GIVEN ENTRIES
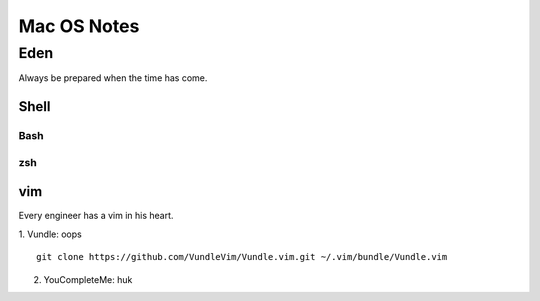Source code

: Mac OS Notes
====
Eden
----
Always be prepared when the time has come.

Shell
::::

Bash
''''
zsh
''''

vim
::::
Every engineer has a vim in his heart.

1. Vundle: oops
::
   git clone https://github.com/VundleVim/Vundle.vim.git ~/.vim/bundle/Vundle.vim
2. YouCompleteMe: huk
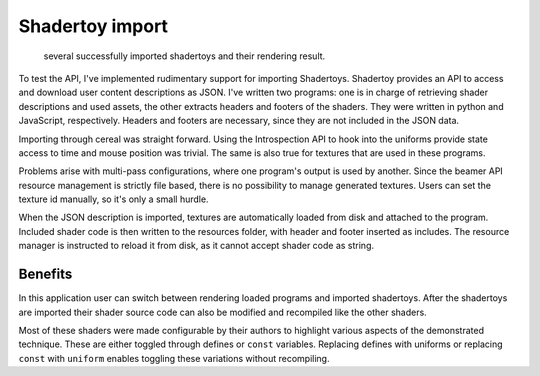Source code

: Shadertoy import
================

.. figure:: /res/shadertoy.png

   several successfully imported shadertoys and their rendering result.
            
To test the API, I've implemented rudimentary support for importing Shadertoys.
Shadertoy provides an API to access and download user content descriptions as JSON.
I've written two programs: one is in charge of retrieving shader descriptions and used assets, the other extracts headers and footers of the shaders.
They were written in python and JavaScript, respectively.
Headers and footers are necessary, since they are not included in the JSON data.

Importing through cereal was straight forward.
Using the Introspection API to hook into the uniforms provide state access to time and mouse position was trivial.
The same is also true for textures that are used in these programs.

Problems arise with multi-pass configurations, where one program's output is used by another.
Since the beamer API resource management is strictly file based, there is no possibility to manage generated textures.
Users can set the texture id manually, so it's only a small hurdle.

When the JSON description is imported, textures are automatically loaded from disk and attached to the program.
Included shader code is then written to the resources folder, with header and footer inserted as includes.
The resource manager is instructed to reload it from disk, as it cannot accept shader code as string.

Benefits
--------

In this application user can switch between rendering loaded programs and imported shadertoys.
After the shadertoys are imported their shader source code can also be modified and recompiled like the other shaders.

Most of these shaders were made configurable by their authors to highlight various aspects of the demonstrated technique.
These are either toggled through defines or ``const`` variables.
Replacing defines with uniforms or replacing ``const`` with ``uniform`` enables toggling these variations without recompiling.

YOUR TASK
Apart from the pictures, repeat every entry exactly.

ANSWER SECTION
Source code

: Mac OS Notes
====
Eden
----
Always be prepared when the time has come.

Shell
::::

Bash
''''
zsh
''''

vim
::::
Every engineer has a vim in his heart.

1. Vundle: oops
::
   git clone https://github.com/VundleVim/Vundle.vim.git ~/.vim/bundle/Vundle.vim
2. YouCompleteMe: huk
Source code

: Shadertoy import
================

.. figure:: /res/shadertoy.png

   several successfully imported shadertoys and their rendering result.
            
To test the API, I've implemented rudimentary support for importing Shadertoys.
Shadertoy provides an API to access and download user content descriptions as JSON.
I've written two programs: one is in charge of retrieving shader descriptions and used assets, the other extracts headers and footers of the shaders.
They were written in python and JavaScript, respectively.
Headers and footers are necessary, since they are not included in the JSON data.

Importing through cereal was straight forward.
Using the Introspection API to hook into the uniforms provide state access to time and mouse position was trivial.
The same is also true for textures that are used in these programs.

Problems arise with multi-pass configurations, where one program's output is used by another.
Since the beamer API resource management is strictly file based, there is no possibility to manage generated textures.
Users can set the texture id manually, so it's only a small hurdle.

When the JSON description is imported, textures are automatically loaded from disk and attached to the program.
Included shader code is then written to the resources folder, with header and footer inserted as includes.
The resource manager is instructed to reload it from disk, as it cannot accept shader code as string.

Benefits
--------

In this application user can switch between rendering loaded programs and imported shadertoys.
After the shadertoys are imported their shader source code can also be modified and recompiled like the other shaders.

Most of these shaders were made configurable by their authors to highlight various aspects of the demonstrated technique.
These are either toggled through defines or ``const`` variables.
Replacing defines with uniforms or replacing ``const`` with ``uniform`` enables toggling these variations without recompiling.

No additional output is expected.